WORK INSTRUCTIONS |
(a) Reproduce the Sonora Court article word for word from "The problem for" up to and including "to Sunnyvale planners.".
(b) Continue the article about the Sonora Court housing project in Sunnyvale, picking up after its final sentence.

San Francisco-based SKS Partners presented a proposal in Sunnyvale to demolish an old building and construct two seven-story mixed-use buildings deep in the heart of the tech hub.

The Sunnyvale City Council recently approved the project, saying it added housing, increased access to mass transit, and helped preserve mature redwood trees nearby.

But, before it got to the council, the city required a $6 million contribution into a community benefit fund, which builders called “infeasible.”

The problem for city officials was that while the project added 280 housing units — including 46 affordable units — the amount of planned office space surpassed local limits, according to emails obtained by GV Wire. Given the city’s need for housing, the city limited the amount of non-residential space a project could provide.

Developers turned to California’s State Density Bonus Law to justify the increased office space, and after doing so, the city reduced its requirement by nearly $4 million.

“We are surprised that after months of negotiations for a Development Agreement, Sunnyvale felt compelled to present SKS with an ultimatum without the courtesy of a discussion,” said Dan Kingsley, co-founder of SKS Partners in an email to Sunnyvale planners.

Developers with SKS Partners said the city did not try to negotiate on the development agreement to build Sonora Court. (Sunnyvale)

Sonora Court Project Bringing Necessary Housing to Sunnyvale

SKS Partners first presented the Sonora Court Project to Sunnyvale planners in February 2021. Builders wanted to locate the project within an area in which city planners had limited non-residential uses through the use of a specific plan.

Much like the numerous specific plans littered throughout Fresno, Sunnyvale’s Lawrence Station Area Plan defines how planners want growth to look. One of the provisions was to limit office space in the area.

But to make the affordable and market-rate housing units pencil out financially, developers dedicated a significant portion of office space, exceeding the limit outlined in the Area Plan.

The proposal exceeded the minimum affordable housing units by 60%, according to Alexandra Lee, project manager with SKS.

SUPPLIED MATERIAL |

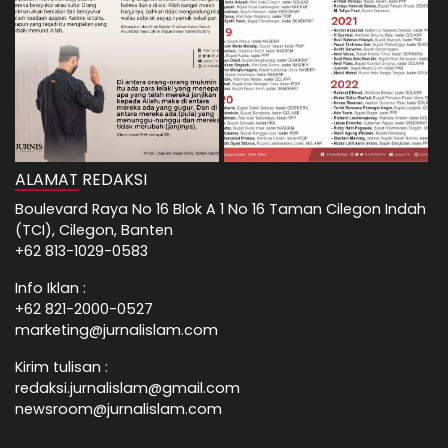
ALAMAT REDAKSI
Boulevard Raya No 16 Blok A 1 No 16 Taman Cilegon Indah
(TCI), Cilegon, Banten
+62 813-1029-0583
Info Iklan :
+62 821-2000-0527
marketing@jurnalislam.com
Kirim tulisan :
redaksi.jurnalislam@gmail.com
newsroom@jurnalislam.com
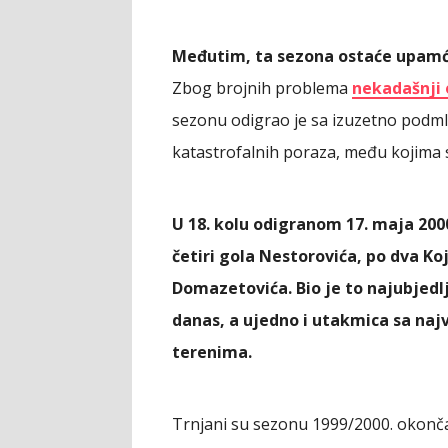
Međutim, ta sezona ostaće upamće
Zbog brojnih problema
nekadašnji 
sezonu odigrao je sa izuzetno podml
katastrofalnih poraza, među kojima se
U 18. kolu odigranom 17. maja 2000
četiri gola Nestorovića, po dva Koj
Domazetovića. Bio je to najubjedlji
danas, a ujedno i utakmica sa naj
terenima.
Trnjani su sezonu 1999/2000. okončali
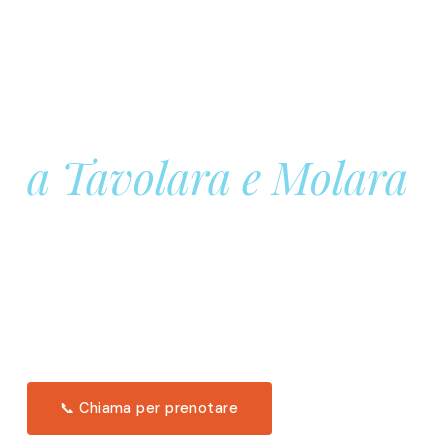
Prenota la tua
Barca a Vela
a Tavolara e Molara
Una giornata intera in mare aperto, tra le acque
turchesi di Tavolara. Snorkeling, pranzo tipico
offerto a bordo e il tramonto dal timone. Solo 11
posti per uscita.
Scopri l'itinerario →
📞 Chiama per prenotare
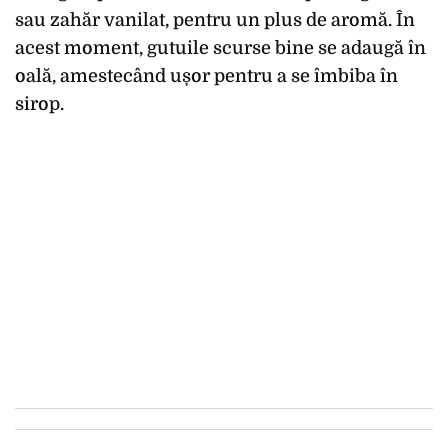
sau zahăr vanilat, pentru un plus de aromă. În
acest moment, gutuile scurse bine se adaugă în
oală, amestecând ușor pentru a se îmbiba în
sirop.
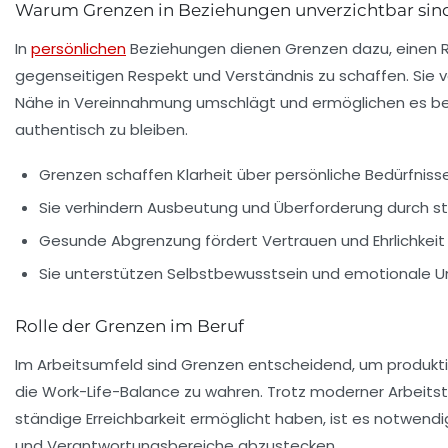
Warum Grenzen in Beziehungen unverzichtbar sin
In
persönlichen
Beziehungen dienen Grenzen dazu, einen 
gegenseitigen Respekt und Verständnis zu schaffen. Sie v
Nähe in Vereinnahmung umschlägt und ermöglichen es be
authentisch zu bleiben.
Grenzen schaffen Klarheit über persönliche Bedürfnis
Sie verhindern Ausbeutung und Überforderung durch s
Gesunde Abgrenzung fördert Vertrauen und Ehrlichkeit 
Sie unterstützen Selbstbewusstsein und emotionale U
Rolle der Grenzen im Beruf
Im Arbeitsumfeld sind Grenzen entscheidend, um produkti
die Work-Life-Balance zu wahren. Trotz moderner Arbeitst
ständige Erreichbarkeit ermöglicht haben, ist es notwendi
und Verantwortungsbereiche abzustecken.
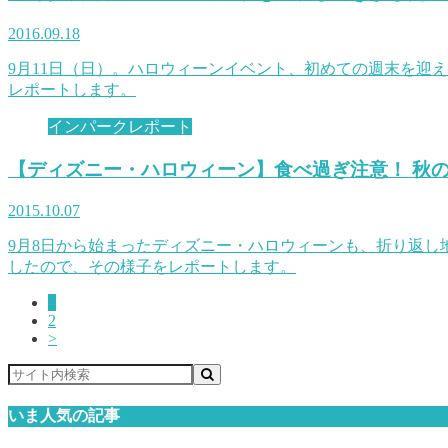
2016.09.18
9月11日（日）。ハロウィーンイベント、初めての週末を迎
レポートします。
インパークレポート
【ディズニー・ハロウィーン】食べ過ぎ注意！ 秋の
2015.10.07
9月8日から始まったディズニー・ハロウィーンも、折り返し地
したので、その様子をレポートします。
1
2
>
いま人気の記事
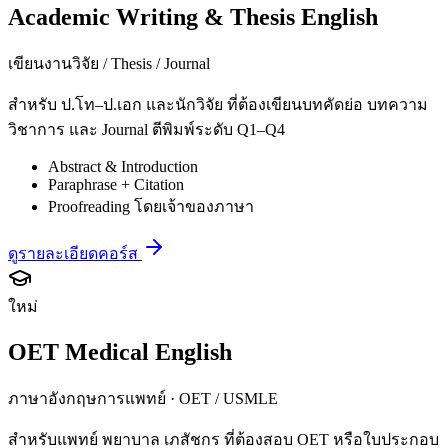
Academic Writing & Thesis English
เขียนงานวิจัย / Thesis / Journal
สำหรับ ป.โท–ป.เอก และนักวิจัย ที่ต้องเขียนบทคัดย่อ บทความ
วิชาการ และ Journal ตีพิมพ์ระดับ Q1–Q4
Abstract & Introduction
Paraphrase + Citation
Proofreading โดยเจ้าของภาษา
ดูรายละเอียดคอร์ส
ใหม่
OET Medical English
ภาษาอังกฤษการแพทย์ · OET / USMLE
สำหรับแพทย์ พยาบาล เภสัชกร ที่ต้องสอบ OET หรือใบประกอบ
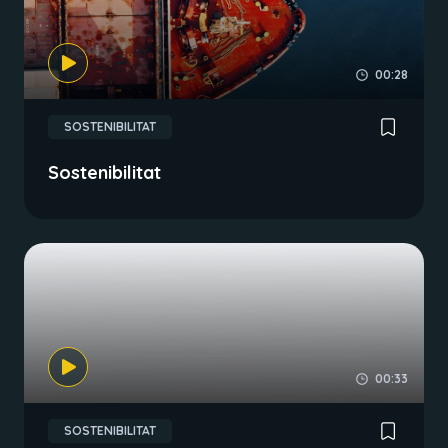
00:28
SOSTENIBILITAT
Sostenibilitat
00:33
SOSTENIBILITAT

OUTPUTS BY TASK |
(a)
The problem for city officials was that while the project added 280 housing units — including 46 affordable units — the amount of planned office space surpassed local limits, according to emails obtained by GV Wire. Given the city’s need for housing, the city limited the amount of non-residential space a project could provide.

Developers turned to California’s State Density Bonus Law to justify the increased office space, and after doing so, the city reduced its requirement by nearly $4 million.

“We are surprised that after months of negotiations for a Development Agreement, Sunnyvale felt compelled to present SKS with an ultimatum without the courtesy of a discussion,” said Dan Kingsley, co-founder of SKS Partners in an email to Sunnyvale planners.

(b)
A letter from attorneys to city staff stated that multi-family construction costs in the Bay Area increased 119% between 2008 and 2018, compared to 25% statewide. In 2019, the Bay Area was the third most expensive place in the world to build, behind only Hong Kong and Tokyo.

“Our work starts at figuring out how to finance and build the housing your plan allows,” said Lee in a March 2022 email to Sunnyvale Senior Planner George Schroeder. “Given current market conditions, multi-family housing is proving to be extremely challenging. We are exploring all options and are trying to think creatively about how we can lower costs and make sure housing is ultimately delivered in Sunnyvale.”

A July letter from SKS Partners to the Sunnyvale Mayor asks for considerations after not getting any room to negotiate on a development agreement. (Sunnyvale)

SKS Attorneys Use Unique Interpretation of State Law

The project’s office space exceeded what the city allowed by 23%. The city disputed the additional need for office space and after a year of back-and-forth discussing particulars around the project, the city returned its development agreement for the company to build.

The first offer from Sunnyvale was its best, according to Connie Verceles, deputy city manager, in an email to Lee. In addition to $22.7 million in impact fees, the city also said it required more than $6 million for community benefits. A $878,405 credit reduced that requirement to $5.2 million.

Community Benefit Funds are negotiation tools for when developers want to exceed what is allowed, Verceles said in an email to GV Wire. Funds go toward making improvements elsewhere in the city. Officials may also require that parks or roadway improvements be built.

But after not getting any leeway, developers turned to the state, and to attorneys.

The State Density Bonus Law allows housing projects to supersede local limitations on things such as parking minimums or density maximums. The idea was to encourage housing.

To help pay for housing, developers added office space. Because of the need for office space to offset costs associated with housing, attorneys claimed they could use the density bonus law to bypass local rules limiting office space.

Developers contacted the California Department of Housing Community Development to back up their position.

This rendering shows the Sonora Court project next to CalTrain tracks. (City of Sunnyvale)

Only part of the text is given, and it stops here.